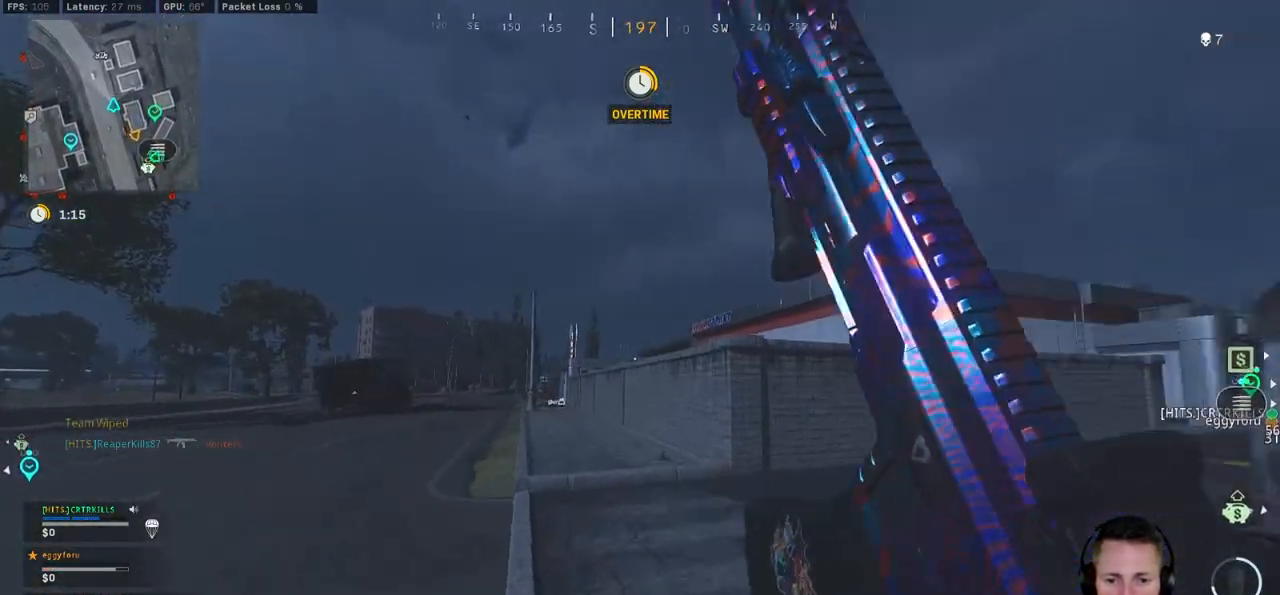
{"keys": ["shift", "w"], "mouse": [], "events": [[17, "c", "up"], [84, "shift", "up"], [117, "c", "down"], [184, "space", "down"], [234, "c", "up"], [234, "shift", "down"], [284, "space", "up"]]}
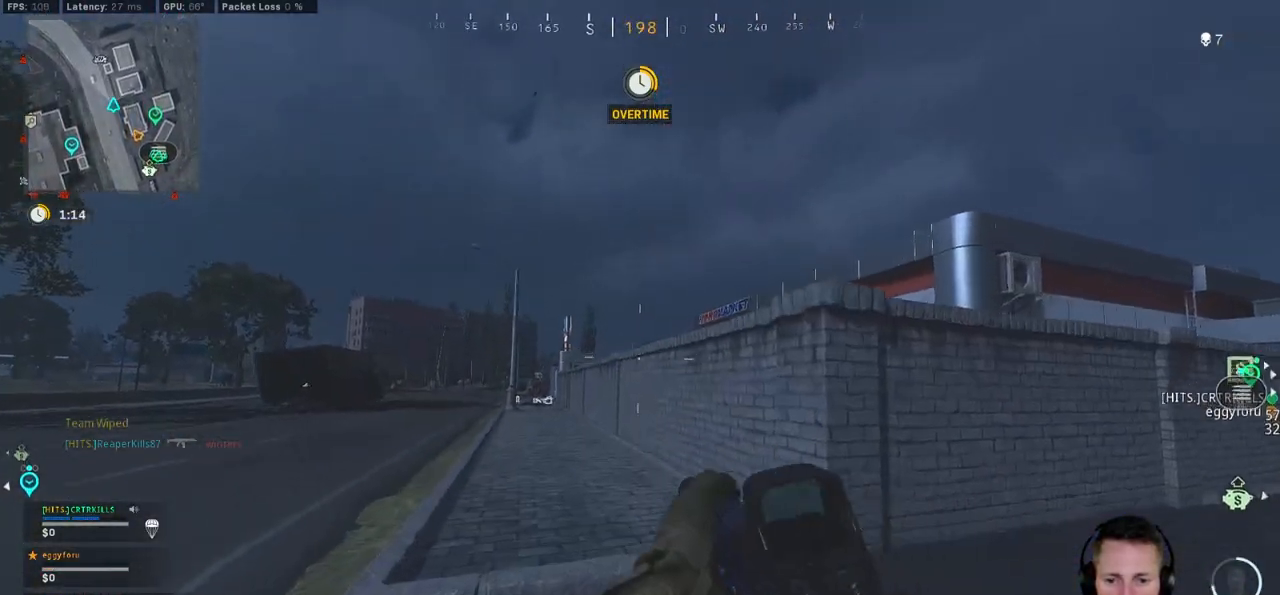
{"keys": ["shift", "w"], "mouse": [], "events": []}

--

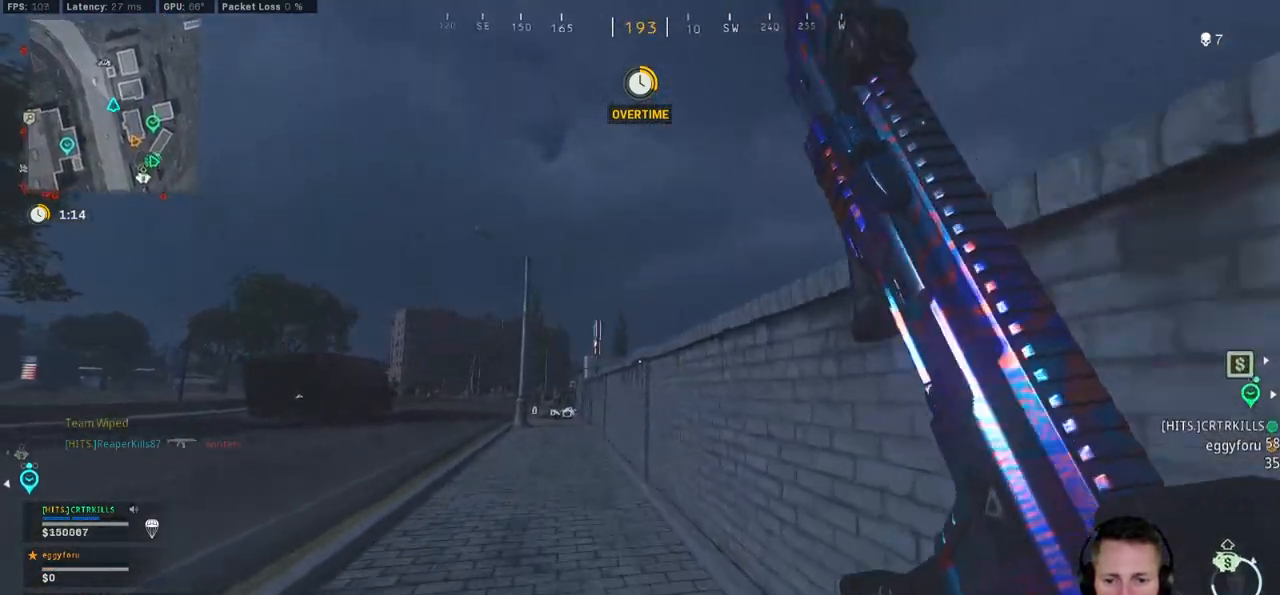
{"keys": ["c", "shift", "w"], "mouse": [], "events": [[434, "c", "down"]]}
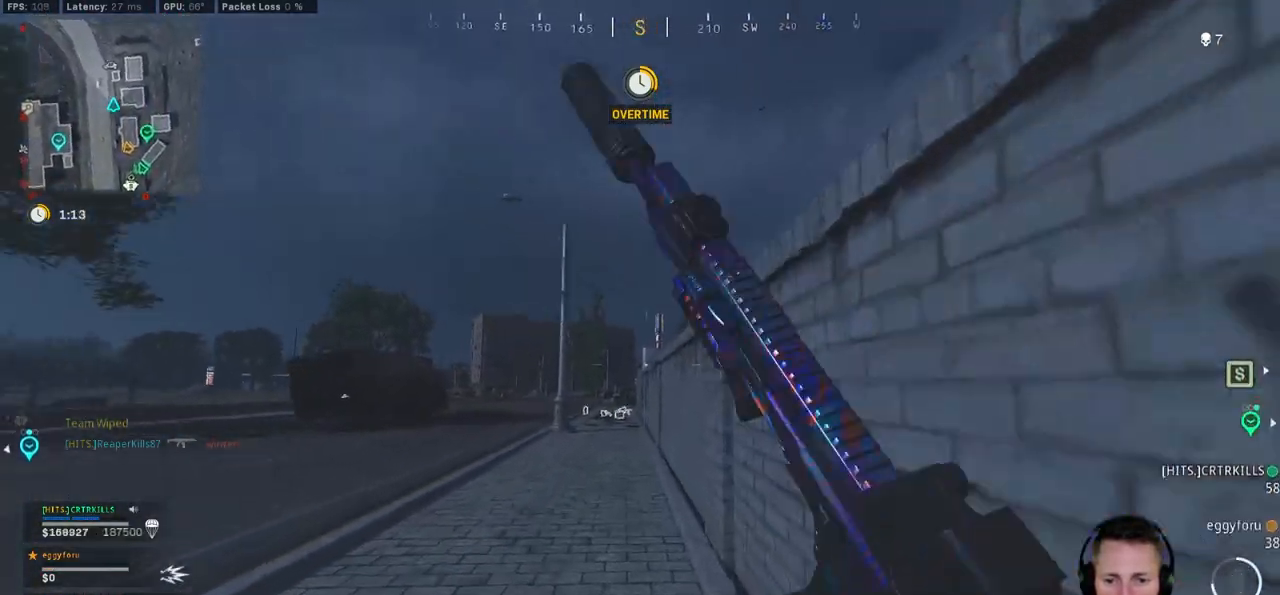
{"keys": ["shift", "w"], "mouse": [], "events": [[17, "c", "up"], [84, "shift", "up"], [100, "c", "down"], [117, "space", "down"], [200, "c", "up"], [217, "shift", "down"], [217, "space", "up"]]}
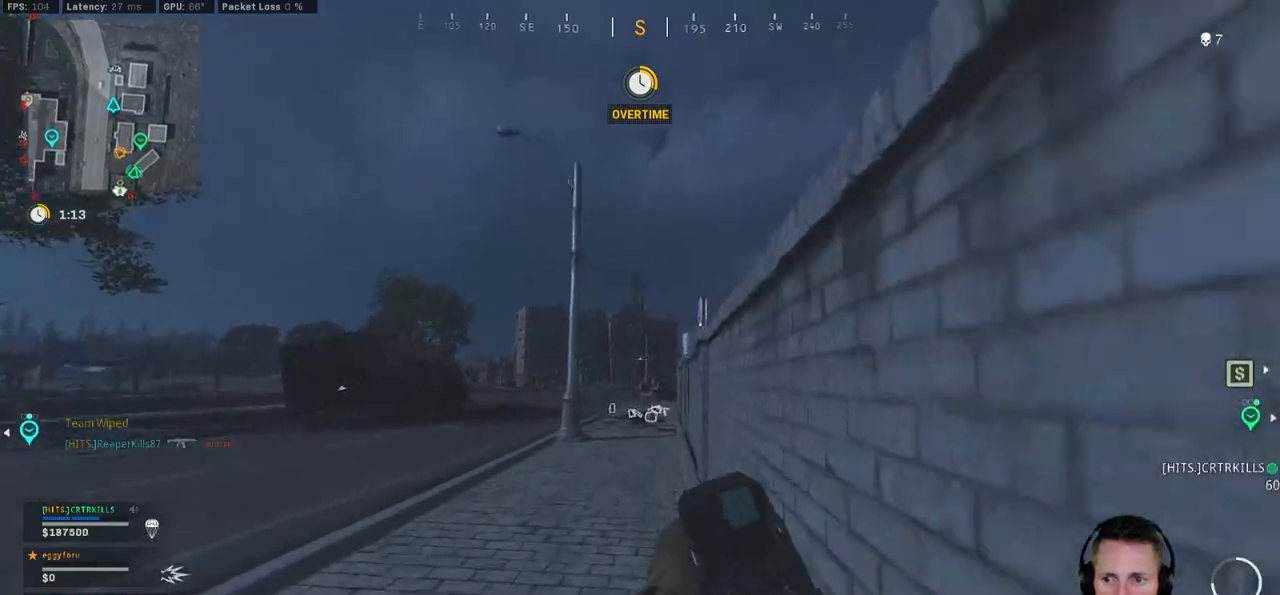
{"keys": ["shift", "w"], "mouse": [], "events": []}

◆ **YOUR TASK**: Please copy every line of the material that contains the word "space".

◆ **SOLUTION TO THIS EXERCISE**:
{"keys": ["shift", "w"], "mouse": [], "events": [[17, "c", "up"], [84, "shift", "up"], [117, "c", "down"], [184, "space", "down"], [234, "c", "up"], [234, "shift", "down"], [284, "space", "up"]]}
{"keys": ["shift", "w"], "mouse": [], "events": [[17, "c", "up"], [84, "shift", "up"], [100, "c", "down"], [117, "space", "down"], [200, "c", "up"], [217, "shift", "down"], [217, "space", "up"]]}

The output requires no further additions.